In OSNAP, the mooring arrays will provide a set of continuous observations along a section over a period of years. The inverse model we are developing, called the Regional Thermohaline Inverse Model or ‘RTHIM’ for short, will help to provide some context for the mooring observations by telling us something about what happens in the region to the north of the section (i.e. within the Subpolar Gyre), and also what may have happened over a longer time period before the observations started. RTHIM makes use of all the available historical observations of the region from satellites, automated floats and oceanographic surveys, going back more than 25 years. It works on the principle that the temperature and salinity (saltiness) of the water in the region (the ‘Thermohaline’ bit) changes either when water flows in or out of the region from the rest of the ocean; or when heat or freshwater is transferred through the ocean surface (e.g. through cooling by the winds or rainfall, respectively); or when different types of water are mixed together in the interior. Making use of this balance, RTHIM allows us to work out the flow of different waters into and out of the Subpolar Gyre, and the rates of mixing within it, without using the OSNAP array observations. We can then compare our inverse solution with the observations, and in addition we can find solutions for a time before the OSNAP mooring arrays were deployed. This means that variability measured by the OSNAP array over time, for example of the flow into and out of the Subpolar Gyre, can be put in context. Importantly then we can start to tease out where observed changes are due to natural variability, and where they are part of a trend – such as one related to man-made climate change.

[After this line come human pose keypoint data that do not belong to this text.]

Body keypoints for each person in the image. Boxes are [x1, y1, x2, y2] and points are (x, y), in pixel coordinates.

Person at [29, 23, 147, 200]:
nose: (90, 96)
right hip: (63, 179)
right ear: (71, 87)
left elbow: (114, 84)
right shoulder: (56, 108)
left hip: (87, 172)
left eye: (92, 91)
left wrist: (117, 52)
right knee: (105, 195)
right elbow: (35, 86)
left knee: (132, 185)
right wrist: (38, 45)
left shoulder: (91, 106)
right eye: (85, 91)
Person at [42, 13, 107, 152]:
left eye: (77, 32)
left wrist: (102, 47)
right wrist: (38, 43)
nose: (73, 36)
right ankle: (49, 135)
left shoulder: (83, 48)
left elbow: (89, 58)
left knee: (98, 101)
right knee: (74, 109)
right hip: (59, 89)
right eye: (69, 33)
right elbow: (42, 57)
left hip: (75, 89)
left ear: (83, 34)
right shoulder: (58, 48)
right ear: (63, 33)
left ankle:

Figure 1: Velocities on the section from an RTHIM solution. The inverse model was applied to the whole of the Arctic, bounded by a line of latitude at 65°N, which is somewhat north of the OSNAP array (only part of the section in longitude is plotted). Red (positive) regions of the plot indicate flow into the Arctic (i.e. northward) and blue (negative) regions indicate flow out of the Arctic (i.e. southward). RTHIM will eventually be applied using a section which coincides with the OSNAP array, to allow a direct comparison with the observations.

Figure 1: Velocities on the section from an RTHIM solution. The inverse model was applied to the whole of the Arctic, bounded by a line of latitude at 65°N, which is somewhat north of the OSNAP array (only part of the section in longitude is plotted). Red (positive) regions of the plot indicate flow into the Arctic (i.e. northward) and blue (negative) regions indicate flow out of the Arctic (i.e. southward). RTHIM will eventually be applied using a section which coincides with the OSNAP array, to allow a direct comparison with the observations.